» **The exercise**
Recast the data below as a Markdown table with two columns, Row for the running line number and Line for the line itself, and leave out any blank lines.

---*---

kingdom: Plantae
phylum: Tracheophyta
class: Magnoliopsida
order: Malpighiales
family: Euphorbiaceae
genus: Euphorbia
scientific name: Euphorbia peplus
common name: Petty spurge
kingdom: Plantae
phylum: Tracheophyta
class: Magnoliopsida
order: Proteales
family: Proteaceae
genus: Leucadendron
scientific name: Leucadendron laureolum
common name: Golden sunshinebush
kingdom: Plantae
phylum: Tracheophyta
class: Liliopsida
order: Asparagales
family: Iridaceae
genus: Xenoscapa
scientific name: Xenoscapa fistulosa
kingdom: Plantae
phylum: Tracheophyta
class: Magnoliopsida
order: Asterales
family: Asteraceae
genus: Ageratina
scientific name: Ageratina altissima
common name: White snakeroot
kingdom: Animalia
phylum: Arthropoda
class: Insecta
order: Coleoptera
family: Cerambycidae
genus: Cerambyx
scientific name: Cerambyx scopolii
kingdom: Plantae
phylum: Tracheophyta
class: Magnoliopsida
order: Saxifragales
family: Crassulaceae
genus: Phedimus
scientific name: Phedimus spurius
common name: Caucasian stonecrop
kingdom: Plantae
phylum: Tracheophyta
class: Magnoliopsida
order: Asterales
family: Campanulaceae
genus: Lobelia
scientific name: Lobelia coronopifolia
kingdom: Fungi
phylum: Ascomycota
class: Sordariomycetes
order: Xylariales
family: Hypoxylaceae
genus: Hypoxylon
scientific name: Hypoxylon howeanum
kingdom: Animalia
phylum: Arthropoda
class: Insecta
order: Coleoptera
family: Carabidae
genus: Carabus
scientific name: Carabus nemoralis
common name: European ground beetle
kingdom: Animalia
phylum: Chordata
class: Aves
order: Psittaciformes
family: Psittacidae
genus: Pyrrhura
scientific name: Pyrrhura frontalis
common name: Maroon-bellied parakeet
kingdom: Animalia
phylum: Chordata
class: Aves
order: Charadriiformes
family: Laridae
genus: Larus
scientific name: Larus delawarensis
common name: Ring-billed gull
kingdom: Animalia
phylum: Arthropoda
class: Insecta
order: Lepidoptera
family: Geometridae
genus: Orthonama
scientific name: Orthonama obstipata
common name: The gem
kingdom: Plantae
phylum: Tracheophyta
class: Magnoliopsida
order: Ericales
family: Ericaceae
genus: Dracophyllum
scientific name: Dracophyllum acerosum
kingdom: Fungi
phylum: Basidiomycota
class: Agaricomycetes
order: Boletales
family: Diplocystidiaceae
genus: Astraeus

---*---

» **The result**
| Row | Line |
|---|---|
| 1 | kingdom: Plantae |
| 2 | phylum: Tracheophyta |
| 3 | class: Magnoliopsida |
| 4 | order: Malpighiales |
| 5 | family: Euphorbiaceae |
| 6 | genus: Euphorbia |
| 7 | scientific name: Euphorbia peplus |
| 8 | common name: Petty spurge |
| 9 | kingdom: Plantae |
| 10 | phylum: Tracheophyta |
| 11 | class: Magnoliopsida |
| 12 | order: Proteales |
| 13 | family: Proteaceae |
| 14 | genus: Leucadendron |
| 15 | scientific name: Leucadendron laureolum |
| 16 | common name: Golden sunshinebush |
| 17 | kingdom: Plantae |
| 18 | phylum: Tracheophyta |
| 19 | class: Liliopsida |
| 20 | order: Asparagales |
| 21 | family: Iridaceae |
| 22 | genus: Xenoscapa |
| 23 | scientific name: Xenoscapa fistulosa |
| 24 | kingdom: Plantae |
| 25 | phylum: Tracheophyta |
| 26 | class: Magnoliopsida |
| 27 | order: Asterales |
| 28 | family: Asteraceae |
| 29 | genus: Ageratina |
| 30 | scientific name: Ageratina altissima |
| 31 | common name: White snakeroot |
| 32 | kingdom: Animalia |
| 33 | phylum: Arthropoda |
| 34 | class: Insecta |
| 35 | order: Coleoptera |
| 36 | family: Cerambycidae |
| 37 | genus: Cerambyx |
| 38 | scientific name: Cerambyx scopolii |
| 39 | kingdom: Plantae |
| 40 | phylum: Tracheophyta |
| 41 | class: Magnoliopsida |
| 42 | order: Saxifragales |
| 43 | family: Crassulaceae |
| 44 | genus: Phedimus |
| 45 | scientific name: Phedimus spurius |
| 46 | common name: Caucasian stonecrop |
| 47 | kingdom: Plantae |
| 48 | phylum: Tracheophyta |
| 49 | class: Magnoliopsida |
| 50 | order: Asterales |
| 51 | family: Campanulaceae |
| 52 | genus: Lobelia |
| 53 | scientific name: Lobelia coronopifolia |
| 54 | kingdom: Fungi |
| 55 | phylum: Ascomycota |
| 56 | class: Sordariomycetes |
| 57 | order: Xylariales |
| 58 | family: Hypoxylaceae |
| 59 | genus: Hypoxylon |
| 60 | scientific name: Hypoxylon howeanum |
| 61 | kingdom: Animalia |
| 62 | phylum: Arthropoda |
| 63 | class: Insecta |
| 64 | order: Coleoptera |
| 65 | family: Carabidae |
| 66 | genus: Carabus |
| 67 | scientific name: Carabus nemoralis |
| 68 | common name: European ground beetle |
| 69 | kingdom: Animalia |
| 70 | phylum: Chordata |
| 71 | class: Aves |
| 72 | order: Psittaciformes |
| 73 | family: Psittacidae |
| 74 | genus: Pyrrhura |
| 75 | scientific name: Pyrrhura frontalis |
| 76 | common name: Maroon-bellied parakeet |
| 77 | kingdom: Animalia |
| 78 | phylum: Chordata |
| 79 | class: Aves |
| 80 | order: Charadriiformes |
| 81 | family: Laridae |
| 82 | genus: Larus |
| 83 | scientific name: Larus delawarensis |
| 84 | common name: Ring-billed gull |
| 85 | kingdom: Animalia |
| 86 | phylum: Arthropoda |
| 87 | class: Insecta |
| 88 | order: Lepidoptera |
| 89 | family: Geometridae |
| 90 | genus: Orthonama |
| 91 | scientific name: Orthonama obstipata |
| 92 | common name: The gem |
| 93 | kingdom: Plantae |
| 94 | phylum: Tracheophyta |
| 95 | class: Magnoliopsida |
| 96 | order: Ericales |
| 97 | family: Ericaceae |
| 98 | genus: Dracophyllum |
| 99 | scientific name: Dracophyllum acerosum |
| 100 | kingdom: Fungi |
| 101 | phylum: Basidiomycota |
| 102 | class: Agaricomycetes |
| 103 | order: Boletales |
| 104 | family: Diplocystidiaceae |
| 105 | genus: Astraeus |